Khamenei Orders Shakeup of Iranian Intelligence Ministry
Intelligence experts have been wondering what made Iran’s spiritual ruler Ayaltollah Ali Khamenei order minister of intelligence Ali Younessi this week to perform a radical shake-up of his Ministry of Intelligence and Security -VEVAK, and have it finished by the end of December.
DEBKA-Net-Weekly‘s intelligence and Tehran sources report that Khamenei demanded that the minister attain a high level of modernization by purging legions of spies. He also announced the ministry would be placed under the jurisdiction of Iran’s judiciary, whose head Ayatollah Mahmoud Hashemi Shahrodi, is a pillar of Khamenei’s hardline rule.
Last week, Shahrodi was granted a second five-year term as chief justice. Now he is presented with the additional gift of the national intelligence service, with responsibility for both its domestic and its foreign operations.

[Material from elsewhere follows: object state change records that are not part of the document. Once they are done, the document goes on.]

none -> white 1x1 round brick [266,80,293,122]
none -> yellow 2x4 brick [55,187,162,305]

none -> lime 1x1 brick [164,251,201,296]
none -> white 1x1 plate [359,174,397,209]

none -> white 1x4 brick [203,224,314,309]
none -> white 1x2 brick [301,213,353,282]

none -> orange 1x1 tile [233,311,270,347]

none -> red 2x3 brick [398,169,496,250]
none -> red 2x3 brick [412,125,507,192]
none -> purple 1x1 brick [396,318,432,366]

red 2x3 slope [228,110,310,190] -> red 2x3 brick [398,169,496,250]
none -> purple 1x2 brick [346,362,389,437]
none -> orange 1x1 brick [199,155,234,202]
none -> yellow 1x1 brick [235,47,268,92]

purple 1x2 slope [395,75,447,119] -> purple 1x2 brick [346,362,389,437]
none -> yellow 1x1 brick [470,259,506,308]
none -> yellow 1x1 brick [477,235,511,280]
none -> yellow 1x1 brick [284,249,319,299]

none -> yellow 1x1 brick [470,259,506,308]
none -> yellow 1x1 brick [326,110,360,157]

The plan Younessi put before Khamenei, according to our sources, was to break down the intelligence ministry into two large divisions, one for countering terrorism – an Iranian euphemism for domestic dissidents, and the other to wage war against the Islamic republic’s external foes.
What caused surprise among intelligence experts was the attention given VEVAK although it is relatively weak compared with Iran’s many private intelligence organizations. Khamenei’s own spy agency and the intelligence service owned by former president Hashem Rafsanjani are much more powerful than the government agency.

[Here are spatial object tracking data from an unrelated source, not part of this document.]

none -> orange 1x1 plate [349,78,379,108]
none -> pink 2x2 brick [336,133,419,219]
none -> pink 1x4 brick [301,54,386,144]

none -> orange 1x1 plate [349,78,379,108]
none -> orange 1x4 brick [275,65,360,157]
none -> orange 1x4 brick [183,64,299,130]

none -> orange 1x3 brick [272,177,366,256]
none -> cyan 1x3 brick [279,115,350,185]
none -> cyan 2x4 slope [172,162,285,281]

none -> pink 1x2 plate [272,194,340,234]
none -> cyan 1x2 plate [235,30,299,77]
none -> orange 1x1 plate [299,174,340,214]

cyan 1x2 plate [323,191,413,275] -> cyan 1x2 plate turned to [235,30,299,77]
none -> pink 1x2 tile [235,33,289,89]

It is possible that the shakeup is aimed at eventually bringing all the services, governmental and private, under a single intelligence umbrella, a process that would take years.
Our Tehran sources stress that the changes in the intelligence system do not hint in the slightest at any relaxations in the rigidly conservative nature of the regime. No advance toward a more liberal or democratic path is indicated. Bolstering the ultra-radical Shahrodi with an intelligence resource carries Iran in the opposite direction.
Younessi will not take any chances. The program of dismissals of government-employed spies he has been ordered to carry out will almost certainly become a thorough purge of any elements whose loyalty to the regime is in doubt or who have exhibited liberal predilections. The new divisions will only then be set up.